▶ Work item
Work through the data below and give the number of lines holding "Created", nothing more.

▶ Given entries
***
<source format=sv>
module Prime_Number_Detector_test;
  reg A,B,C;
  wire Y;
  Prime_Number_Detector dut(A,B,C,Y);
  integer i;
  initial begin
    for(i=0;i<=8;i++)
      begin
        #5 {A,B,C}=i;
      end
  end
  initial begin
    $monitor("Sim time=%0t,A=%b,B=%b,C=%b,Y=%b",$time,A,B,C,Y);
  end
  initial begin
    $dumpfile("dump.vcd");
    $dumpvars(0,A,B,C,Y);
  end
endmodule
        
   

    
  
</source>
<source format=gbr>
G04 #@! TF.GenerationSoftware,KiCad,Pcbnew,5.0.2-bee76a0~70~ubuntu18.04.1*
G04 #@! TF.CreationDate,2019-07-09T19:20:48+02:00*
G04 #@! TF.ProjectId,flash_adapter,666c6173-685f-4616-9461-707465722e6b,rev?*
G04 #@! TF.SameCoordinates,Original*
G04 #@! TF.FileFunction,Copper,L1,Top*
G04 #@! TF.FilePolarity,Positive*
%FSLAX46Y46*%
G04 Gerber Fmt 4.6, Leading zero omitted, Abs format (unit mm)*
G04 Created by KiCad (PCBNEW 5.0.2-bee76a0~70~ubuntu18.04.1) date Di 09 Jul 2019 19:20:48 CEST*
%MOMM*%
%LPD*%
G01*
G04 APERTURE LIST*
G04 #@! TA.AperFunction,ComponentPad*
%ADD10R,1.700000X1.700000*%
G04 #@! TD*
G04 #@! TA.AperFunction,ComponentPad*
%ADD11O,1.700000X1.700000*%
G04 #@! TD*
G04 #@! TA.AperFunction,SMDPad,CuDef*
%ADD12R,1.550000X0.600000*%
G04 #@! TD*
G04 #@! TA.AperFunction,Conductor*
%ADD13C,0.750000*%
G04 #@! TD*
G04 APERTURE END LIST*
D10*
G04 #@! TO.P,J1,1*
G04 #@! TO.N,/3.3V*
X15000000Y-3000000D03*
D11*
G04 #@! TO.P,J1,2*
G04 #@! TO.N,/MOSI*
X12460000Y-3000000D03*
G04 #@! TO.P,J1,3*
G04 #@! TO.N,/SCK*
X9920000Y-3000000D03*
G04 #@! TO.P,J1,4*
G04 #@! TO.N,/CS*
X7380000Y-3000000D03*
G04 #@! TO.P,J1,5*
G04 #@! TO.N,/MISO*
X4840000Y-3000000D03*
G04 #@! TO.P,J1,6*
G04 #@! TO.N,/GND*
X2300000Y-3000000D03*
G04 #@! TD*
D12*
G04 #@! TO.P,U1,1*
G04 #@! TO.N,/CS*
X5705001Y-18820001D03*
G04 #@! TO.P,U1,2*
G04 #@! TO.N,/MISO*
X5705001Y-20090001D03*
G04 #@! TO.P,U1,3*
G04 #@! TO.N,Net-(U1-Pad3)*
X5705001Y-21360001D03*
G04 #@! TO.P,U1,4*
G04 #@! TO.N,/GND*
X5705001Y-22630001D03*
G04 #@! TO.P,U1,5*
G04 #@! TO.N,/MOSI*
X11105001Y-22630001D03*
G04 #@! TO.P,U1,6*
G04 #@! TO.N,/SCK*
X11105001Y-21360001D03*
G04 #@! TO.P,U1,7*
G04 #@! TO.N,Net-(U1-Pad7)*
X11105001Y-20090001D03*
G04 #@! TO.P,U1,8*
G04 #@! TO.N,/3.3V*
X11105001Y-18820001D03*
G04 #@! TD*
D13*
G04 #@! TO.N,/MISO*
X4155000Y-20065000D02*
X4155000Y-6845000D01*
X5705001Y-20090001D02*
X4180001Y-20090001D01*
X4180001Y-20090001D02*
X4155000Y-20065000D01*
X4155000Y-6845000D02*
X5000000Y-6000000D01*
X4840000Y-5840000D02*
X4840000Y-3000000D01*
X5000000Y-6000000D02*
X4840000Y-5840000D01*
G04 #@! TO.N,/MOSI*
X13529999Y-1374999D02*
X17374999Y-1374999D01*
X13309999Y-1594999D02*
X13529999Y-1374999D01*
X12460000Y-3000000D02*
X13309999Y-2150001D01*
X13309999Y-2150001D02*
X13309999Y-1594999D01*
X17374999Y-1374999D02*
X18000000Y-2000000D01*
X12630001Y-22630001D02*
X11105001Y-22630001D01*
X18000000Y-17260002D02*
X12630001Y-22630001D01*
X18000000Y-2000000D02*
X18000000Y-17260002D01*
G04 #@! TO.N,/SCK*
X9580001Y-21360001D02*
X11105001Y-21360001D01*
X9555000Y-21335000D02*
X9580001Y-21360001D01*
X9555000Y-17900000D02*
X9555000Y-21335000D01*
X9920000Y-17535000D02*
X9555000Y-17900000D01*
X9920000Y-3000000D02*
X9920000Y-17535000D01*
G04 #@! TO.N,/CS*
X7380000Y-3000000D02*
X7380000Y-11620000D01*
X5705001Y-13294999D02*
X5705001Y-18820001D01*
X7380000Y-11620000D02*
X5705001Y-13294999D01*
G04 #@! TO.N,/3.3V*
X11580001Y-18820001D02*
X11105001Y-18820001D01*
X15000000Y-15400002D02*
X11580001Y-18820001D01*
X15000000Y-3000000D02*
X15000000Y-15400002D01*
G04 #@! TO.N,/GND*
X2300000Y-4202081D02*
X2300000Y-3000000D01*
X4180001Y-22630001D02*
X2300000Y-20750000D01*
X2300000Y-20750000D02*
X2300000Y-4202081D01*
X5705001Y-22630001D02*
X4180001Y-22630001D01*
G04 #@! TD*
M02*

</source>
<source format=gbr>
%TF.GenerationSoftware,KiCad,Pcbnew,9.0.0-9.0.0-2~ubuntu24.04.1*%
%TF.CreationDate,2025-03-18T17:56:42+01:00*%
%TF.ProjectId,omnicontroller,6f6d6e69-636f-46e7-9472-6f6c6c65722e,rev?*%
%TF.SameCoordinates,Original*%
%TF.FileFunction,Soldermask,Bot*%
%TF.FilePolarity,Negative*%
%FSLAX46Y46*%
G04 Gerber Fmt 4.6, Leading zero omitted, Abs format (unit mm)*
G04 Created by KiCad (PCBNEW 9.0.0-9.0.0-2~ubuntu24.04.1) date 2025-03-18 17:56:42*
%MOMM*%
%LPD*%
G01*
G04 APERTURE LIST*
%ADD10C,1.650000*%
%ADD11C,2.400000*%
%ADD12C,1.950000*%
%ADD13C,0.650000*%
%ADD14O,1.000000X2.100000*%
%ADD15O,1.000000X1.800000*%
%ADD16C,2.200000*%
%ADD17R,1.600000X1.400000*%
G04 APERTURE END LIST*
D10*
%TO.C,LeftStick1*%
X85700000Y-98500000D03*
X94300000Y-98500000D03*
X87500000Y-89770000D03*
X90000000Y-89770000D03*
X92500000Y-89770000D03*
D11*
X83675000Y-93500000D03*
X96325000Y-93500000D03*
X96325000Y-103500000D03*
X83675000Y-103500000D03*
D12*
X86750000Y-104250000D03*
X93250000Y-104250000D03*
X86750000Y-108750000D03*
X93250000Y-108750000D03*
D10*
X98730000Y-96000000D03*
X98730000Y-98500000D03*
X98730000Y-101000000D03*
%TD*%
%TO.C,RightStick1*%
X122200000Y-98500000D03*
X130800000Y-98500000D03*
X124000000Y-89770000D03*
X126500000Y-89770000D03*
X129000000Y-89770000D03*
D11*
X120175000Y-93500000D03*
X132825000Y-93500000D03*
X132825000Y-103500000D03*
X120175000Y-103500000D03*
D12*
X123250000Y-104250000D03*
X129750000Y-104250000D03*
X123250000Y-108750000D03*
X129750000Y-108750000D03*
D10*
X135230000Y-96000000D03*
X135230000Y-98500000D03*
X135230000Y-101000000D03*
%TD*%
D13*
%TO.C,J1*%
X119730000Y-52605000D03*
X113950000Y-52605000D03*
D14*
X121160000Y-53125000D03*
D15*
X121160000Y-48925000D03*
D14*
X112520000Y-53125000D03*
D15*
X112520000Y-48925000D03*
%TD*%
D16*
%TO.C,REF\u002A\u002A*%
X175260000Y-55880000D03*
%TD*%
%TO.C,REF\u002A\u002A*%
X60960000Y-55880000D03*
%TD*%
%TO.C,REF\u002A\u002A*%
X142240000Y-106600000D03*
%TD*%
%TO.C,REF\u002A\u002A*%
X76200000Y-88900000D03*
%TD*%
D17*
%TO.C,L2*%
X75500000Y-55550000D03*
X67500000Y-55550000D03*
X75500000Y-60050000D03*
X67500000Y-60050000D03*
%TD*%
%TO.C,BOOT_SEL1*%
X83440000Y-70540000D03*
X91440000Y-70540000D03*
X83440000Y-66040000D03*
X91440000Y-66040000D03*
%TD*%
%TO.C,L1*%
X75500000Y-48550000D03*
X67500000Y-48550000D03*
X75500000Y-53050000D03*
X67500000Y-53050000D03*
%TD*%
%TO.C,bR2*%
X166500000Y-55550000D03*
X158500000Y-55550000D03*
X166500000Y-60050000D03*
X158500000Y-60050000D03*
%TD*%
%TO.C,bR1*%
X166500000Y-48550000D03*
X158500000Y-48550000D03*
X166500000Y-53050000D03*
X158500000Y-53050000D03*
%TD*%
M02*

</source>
***
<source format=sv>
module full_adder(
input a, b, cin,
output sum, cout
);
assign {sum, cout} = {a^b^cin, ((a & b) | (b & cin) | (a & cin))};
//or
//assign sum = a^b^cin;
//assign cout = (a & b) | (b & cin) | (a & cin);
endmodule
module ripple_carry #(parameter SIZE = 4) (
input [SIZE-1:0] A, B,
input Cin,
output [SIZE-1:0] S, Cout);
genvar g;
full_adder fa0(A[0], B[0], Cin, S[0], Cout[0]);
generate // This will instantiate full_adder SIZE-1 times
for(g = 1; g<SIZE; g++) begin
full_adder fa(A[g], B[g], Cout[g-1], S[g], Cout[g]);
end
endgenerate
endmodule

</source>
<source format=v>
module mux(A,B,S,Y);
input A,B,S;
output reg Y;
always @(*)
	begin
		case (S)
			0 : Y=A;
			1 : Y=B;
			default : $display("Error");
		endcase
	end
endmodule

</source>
***
▶ Completed task
2